Profil Yenny Wahid, Putri Gus Dur yang Jabat Komisaris Garuda
Yenny kembali ke Jakarta usai mendapat perlakuan kasar dari milisi. Meski begitu, tujuh hari setelah peristiwa itu, Yenny kembali ke Timor Timur. Keputusannya kembali ke Timor Timur ternyata tepat, karena Yenny Wahid mendapat anugerah Walkley Award berkat liputannya mengenai Timor Timur pascareferendum.
Saat Reformasi 1998 bergulir di ibu kota Jakarta, Yenny ikut merasakan atmosfer yang mencekam. Suasana itu didapat ketika dirinya ditodongkan senjata oknum anggota ABRI (saat ini TNI) yang berusaha mensterilkan jalan lingkar Trisakti.

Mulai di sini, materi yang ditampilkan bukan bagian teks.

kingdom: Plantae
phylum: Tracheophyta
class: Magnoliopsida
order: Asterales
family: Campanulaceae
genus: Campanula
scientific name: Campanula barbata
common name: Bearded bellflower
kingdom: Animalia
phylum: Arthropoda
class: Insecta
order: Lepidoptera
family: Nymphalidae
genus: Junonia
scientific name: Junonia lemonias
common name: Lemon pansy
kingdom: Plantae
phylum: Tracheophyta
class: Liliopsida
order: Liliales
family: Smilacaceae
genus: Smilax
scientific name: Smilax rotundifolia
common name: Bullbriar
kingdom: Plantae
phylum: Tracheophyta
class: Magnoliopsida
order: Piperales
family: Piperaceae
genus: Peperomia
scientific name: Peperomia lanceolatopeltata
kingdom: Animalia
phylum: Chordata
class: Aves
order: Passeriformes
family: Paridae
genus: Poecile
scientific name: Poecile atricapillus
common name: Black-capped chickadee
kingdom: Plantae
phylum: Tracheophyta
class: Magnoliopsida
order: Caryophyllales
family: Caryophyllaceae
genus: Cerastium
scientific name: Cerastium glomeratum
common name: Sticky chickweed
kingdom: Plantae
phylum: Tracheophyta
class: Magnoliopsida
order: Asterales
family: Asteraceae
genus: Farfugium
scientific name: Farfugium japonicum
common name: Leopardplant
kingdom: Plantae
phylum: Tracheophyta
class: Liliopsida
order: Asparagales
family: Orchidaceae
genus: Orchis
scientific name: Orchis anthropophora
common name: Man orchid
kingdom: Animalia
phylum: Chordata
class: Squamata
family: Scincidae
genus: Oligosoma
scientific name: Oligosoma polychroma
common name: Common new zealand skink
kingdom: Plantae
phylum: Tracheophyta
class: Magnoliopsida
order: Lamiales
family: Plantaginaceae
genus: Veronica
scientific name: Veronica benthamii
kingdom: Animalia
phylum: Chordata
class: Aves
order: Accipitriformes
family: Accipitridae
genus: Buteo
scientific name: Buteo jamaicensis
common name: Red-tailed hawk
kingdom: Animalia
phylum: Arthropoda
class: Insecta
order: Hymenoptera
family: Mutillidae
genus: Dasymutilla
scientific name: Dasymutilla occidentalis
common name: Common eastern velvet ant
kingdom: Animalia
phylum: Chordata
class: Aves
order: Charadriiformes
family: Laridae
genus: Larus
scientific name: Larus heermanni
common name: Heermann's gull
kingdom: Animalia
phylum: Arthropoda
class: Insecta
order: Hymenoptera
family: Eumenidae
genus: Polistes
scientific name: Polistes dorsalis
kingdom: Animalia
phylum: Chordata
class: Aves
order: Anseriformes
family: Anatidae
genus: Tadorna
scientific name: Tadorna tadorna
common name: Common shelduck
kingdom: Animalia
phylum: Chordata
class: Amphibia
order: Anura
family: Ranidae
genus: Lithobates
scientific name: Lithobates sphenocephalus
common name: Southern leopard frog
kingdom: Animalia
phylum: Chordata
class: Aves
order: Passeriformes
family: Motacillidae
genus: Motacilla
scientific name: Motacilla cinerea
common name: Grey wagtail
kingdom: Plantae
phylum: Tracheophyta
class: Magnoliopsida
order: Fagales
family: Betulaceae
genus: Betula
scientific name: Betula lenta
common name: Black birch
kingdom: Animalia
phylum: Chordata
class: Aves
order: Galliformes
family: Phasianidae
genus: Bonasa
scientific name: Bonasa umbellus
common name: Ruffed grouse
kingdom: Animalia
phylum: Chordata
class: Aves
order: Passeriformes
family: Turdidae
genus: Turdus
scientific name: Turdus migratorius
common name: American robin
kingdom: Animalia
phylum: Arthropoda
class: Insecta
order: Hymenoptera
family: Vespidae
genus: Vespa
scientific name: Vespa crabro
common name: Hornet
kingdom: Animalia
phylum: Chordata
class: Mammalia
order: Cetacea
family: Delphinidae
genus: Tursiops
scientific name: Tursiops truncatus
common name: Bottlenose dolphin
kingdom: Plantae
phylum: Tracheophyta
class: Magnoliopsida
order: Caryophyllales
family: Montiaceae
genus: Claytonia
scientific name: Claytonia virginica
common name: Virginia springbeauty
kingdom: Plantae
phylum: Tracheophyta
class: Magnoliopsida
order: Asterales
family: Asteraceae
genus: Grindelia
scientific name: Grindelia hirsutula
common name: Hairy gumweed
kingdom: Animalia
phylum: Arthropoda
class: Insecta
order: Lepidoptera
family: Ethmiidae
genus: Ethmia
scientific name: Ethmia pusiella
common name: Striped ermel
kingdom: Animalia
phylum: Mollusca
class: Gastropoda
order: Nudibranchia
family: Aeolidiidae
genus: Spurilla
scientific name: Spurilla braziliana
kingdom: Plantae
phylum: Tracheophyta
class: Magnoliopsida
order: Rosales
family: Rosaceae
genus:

Saat Gus Dur terpilih menjadi presiden, Yenny pun berhenti dari kerjaan dan menjadi staf khusus presiden bidang komunikasi politik. Usai Gus Dur tidak menjabat sebagai presiden, Yenny meneruskan pendidikannya dengan meraih gelar Master's in Public Administration di Universitas Harvard. Gelar S2 itu didapat dari beasiswa Mason.
Pada 2004, sekembalinya dari Negeri Paman Sam, Yenny sempat menjadi direktur Wahid Institute. Yenny juga pernah menjadi staf khusus bidang komunikasi politik pada periode pertama pemerintahan Susilo Bambang Yudhoyono (SBY).